Nico, en chándal, ayuda a Tomi a atarse el brazalete de capitán en torno al brazo izquierdo.
Fidu lanza el balón al Gato para que entrene blocajes.
Gaston Champignon los observa y se atusa el bigote derecho. Así es como se hace en un equipo de verdad: el que no juega se las ingenia para ser útil.
Luego el cocinero-entrenador les da los últimos consejos e indicaciones:
—Nos colocaremos así: Sara y Lara en el centro de la defensa, delante del Gato. Becan y João se pondrán a los lados de las gemelas, por las bandas. Tomi hará de director del juego, por detrás de Ígor y Pavel, nuestros delanteros. ¿De acuerdo? ¿Alguna pregunta?
Por el silencio que reina en el vestuario, Champignon comprende que ha dado sus instrucciones con demasiada seriedad y que lo que tenía que haber hecho era inventar algo para rebajar la tensión ante un partido tan delicado. Así que añade:
—Amigos, a los cocineros japoneses les gusta el pescado crudo. Nuestro arte, en cambio, se basa en la paciencia de cocinarlo a fuego lento. Por eso tenemos que rehogar con calma a estos japoneses. Sofríamoslos bien con nuestros peloteos… Pasaos sin parar el balón, como hicisteis ayer junto al Sena, y veréis cómo al final nos los zamparemos de un solo bocado.
Los Cebolletas se echan a reír.
«Perfecto, así está mucho mejor…»
—Además, visto que tenemos a tres compañeros nuevos en el equipo, es bueno que recordemos en voz alta cuál es nuestro lema —añade Champignon.
—¡El que se divierte siempre gana! —gritan a coro los Cebolletas.
—¿Somos pétalos sueltos o una flor? —pregunta luego Gaston Champignon.
—¡Una flor! —gritan los Cebolletas.
—¿Qué? ¡No he oído nada! —dice el cocinero.
—¡Una flor! —aúllan los Cebolletas, los viejos y los nuevos.
—¡Chocad esa cebolla, chicos! Y salid a divertiros —concluye el entrenador.
En cuanto suena el pitido para que empiece el partido, los chicos del Sashimi-Tokio, vestidos con una camiseta roja que lleva un círculo blanco en la barriga, se lanzan al ataque.
—¿Lo has visto? —pregunta Sara a Lara.
—Sí, está rapado al cero —responde Lara, preocupada.
El número 9, al que deben marcar, es más bajo que ellas, pero está cuadrado. Parece un torito de cara amenazante.

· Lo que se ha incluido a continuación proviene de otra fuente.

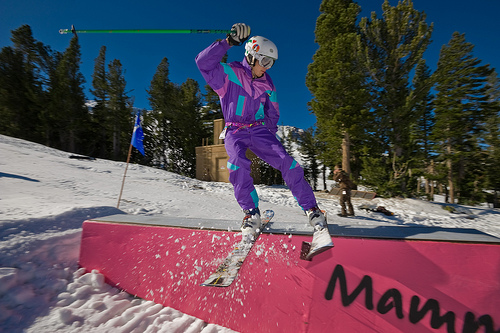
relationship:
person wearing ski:
[197, 20, 327, 236] [309, 227, 334, 259]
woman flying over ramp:
[191, 22, 325, 234] [77, 210, 498, 326]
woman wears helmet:
[193, 35, 324, 234] [233, 29, 283, 63]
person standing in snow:
[332, 164, 357, 217] [364, 203, 414, 243]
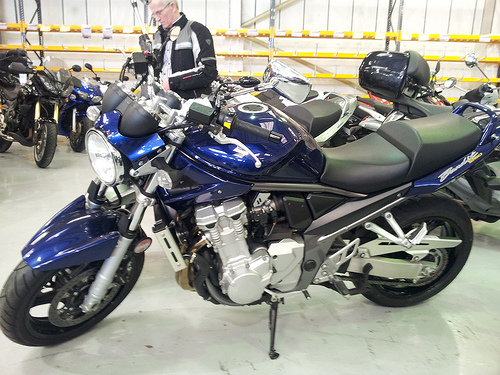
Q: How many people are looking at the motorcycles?
A: 1.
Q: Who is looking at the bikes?
A: The man.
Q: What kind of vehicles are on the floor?
A: Motorcycles.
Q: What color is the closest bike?
A: Blue.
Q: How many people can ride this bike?
A: 2.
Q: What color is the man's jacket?
A: Black.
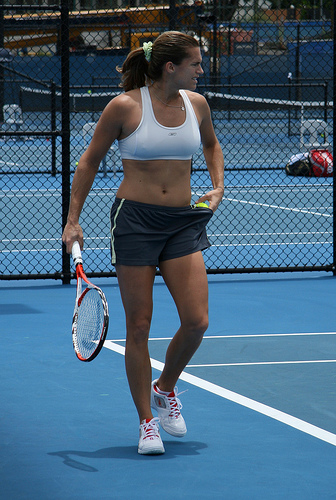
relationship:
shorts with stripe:
[100, 189, 223, 272] [111, 197, 126, 264]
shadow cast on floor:
[47, 441, 208, 472] [0, 102, 332, 499]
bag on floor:
[309, 148, 333, 175] [0, 102, 332, 489]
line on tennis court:
[92, 331, 336, 499] [0, 112, 334, 497]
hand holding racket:
[59, 218, 89, 258] [66, 248, 135, 362]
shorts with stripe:
[110, 197, 211, 266] [106, 197, 123, 267]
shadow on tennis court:
[46, 439, 207, 471] [3, 269, 334, 498]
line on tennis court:
[89, 337, 333, 449] [2, 3, 335, 498]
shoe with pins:
[149, 376, 189, 436] [136, 411, 159, 439]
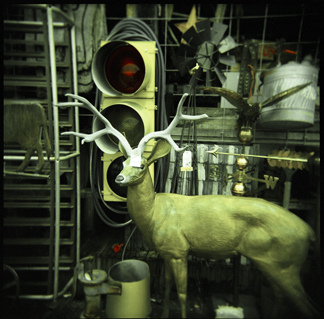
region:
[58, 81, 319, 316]
STATUE OF STANDING DEER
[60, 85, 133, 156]
ANTLER OF STANDING DEER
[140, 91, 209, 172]
ABTLER OF STANDING DEER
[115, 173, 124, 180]
NOSE OF STANDING DEER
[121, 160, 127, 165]
EYE OF STANDING DEER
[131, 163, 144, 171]
EYE OF STANDING DEER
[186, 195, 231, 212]
BACK OF STANDING DEER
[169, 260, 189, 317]
LEG OF STANDING DEER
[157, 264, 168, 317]
LEG OF STANDING DEER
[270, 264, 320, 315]
LEG OF STANDING DEER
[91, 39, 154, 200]
stop light behind deer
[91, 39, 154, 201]
no lights are shining on stoplight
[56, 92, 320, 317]
fake deer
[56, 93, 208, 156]
deer has white antlers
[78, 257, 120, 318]
water pump with rust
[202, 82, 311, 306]
metal weather vane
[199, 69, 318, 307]
weather vane has metal eagle on top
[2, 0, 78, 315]
metal rack to side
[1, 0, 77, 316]
metal rack has wheels on it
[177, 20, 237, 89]
metal windmill behind other metal objects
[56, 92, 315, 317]
the deer is fake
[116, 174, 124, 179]
the nose is black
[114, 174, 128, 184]
snout of a deer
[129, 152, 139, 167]
the tag is white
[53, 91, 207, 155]
the antlers are white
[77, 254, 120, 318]
an old piece of metal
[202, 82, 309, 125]
statue of an eagle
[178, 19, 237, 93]
a metal wind mill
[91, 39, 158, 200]
a set of traffic lights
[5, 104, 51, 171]
part of a cow image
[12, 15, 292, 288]
this is a garage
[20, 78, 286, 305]
this is a storage area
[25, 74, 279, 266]
this area is cluttered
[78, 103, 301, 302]
this is a fake deer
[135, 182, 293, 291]
the deer is light brown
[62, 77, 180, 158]
the deers antlers are gray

Como había previsto Champignon, los japoneses se han lanzado al partido como si solo fuera a durar cinco minutos: jugando a tope.
—¡Cerrad las bandas, muchachos! ¡Hay que marcarlos más de cerca! ¡Aquí llega un montón de pelotas! —se desgañitan las gemelas Sara y Lara desde la defensa. Y tienen razón. A Becan y a João, que no están acostumbrados a un campo tan grande, les está costando mucho volver al área y ayudar a la defensa.
En el banquillo, Augusto da un brinco y grita:
—¡Maravilloso!
Los hinchas de los Cebolletas animan a sus muchachos, que las están pasando canutas.
Los japoneses no son altos, pero sí rapidísimos. Siempre consiguen adelantarse a Tomi, de modo que a Ígor y Pavel no les llega ningún balón, y la defensa de los Cebolletas está sometida a un asedio constante.
Menos mal que las gemelas están luchando como dos leonas. Pero no pueden seguir a ese ritmo.